Among the lines below, some may hold the word "assign"; state how many do, giving only the number.

### Supplied material

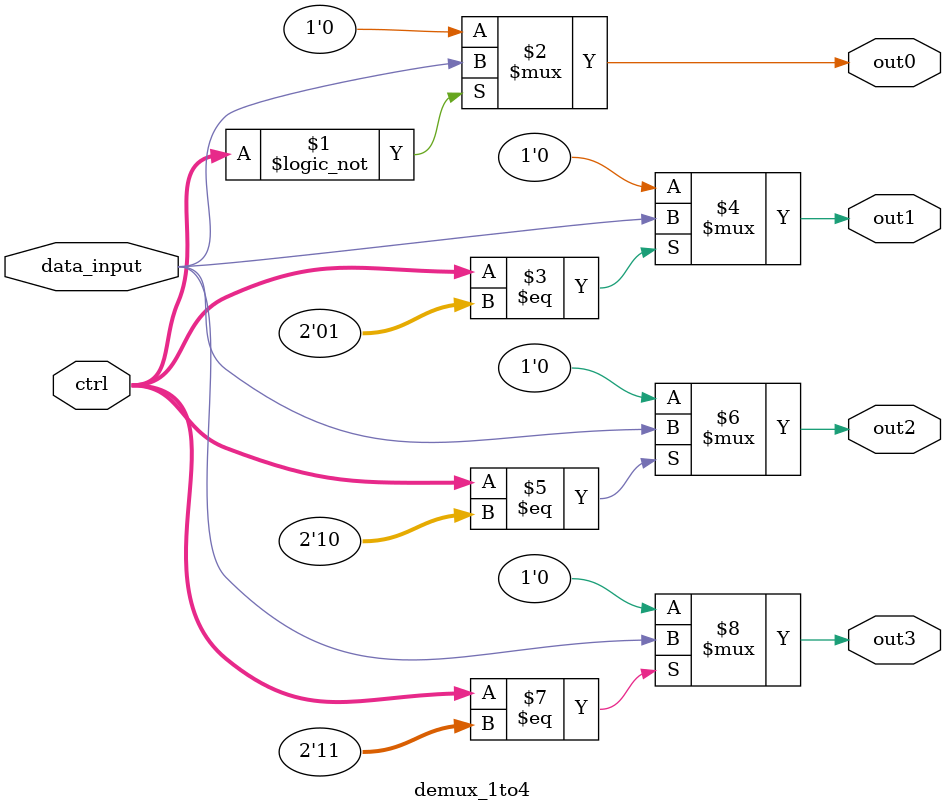
<source format=v>
module demux_1to4 (
  input wire data_input,  // Input data to be demultiplexed
  input wire [1:0] ctrl,        // Control signal to select an output
  output wire out0,       // Demuxed output 0
  output wire out1,       // Demuxed output 1
  output wire out2,       // Demuxed output 2
  output wire out3        // Demuxed output 3
);

  assign out0 = (ctrl == 2'b00) ? data_input : 1'b0;
  assign out1 = (ctrl == 2'b01) ? data_input : 1'b0;
  assign out2 = (ctrl == 2'b10) ? data_input : 1'b0;
  assign out3 = (ctrl == 2'b11) ? data_input : 1'b0;

endmodule

</source>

######

• **Answer below**
4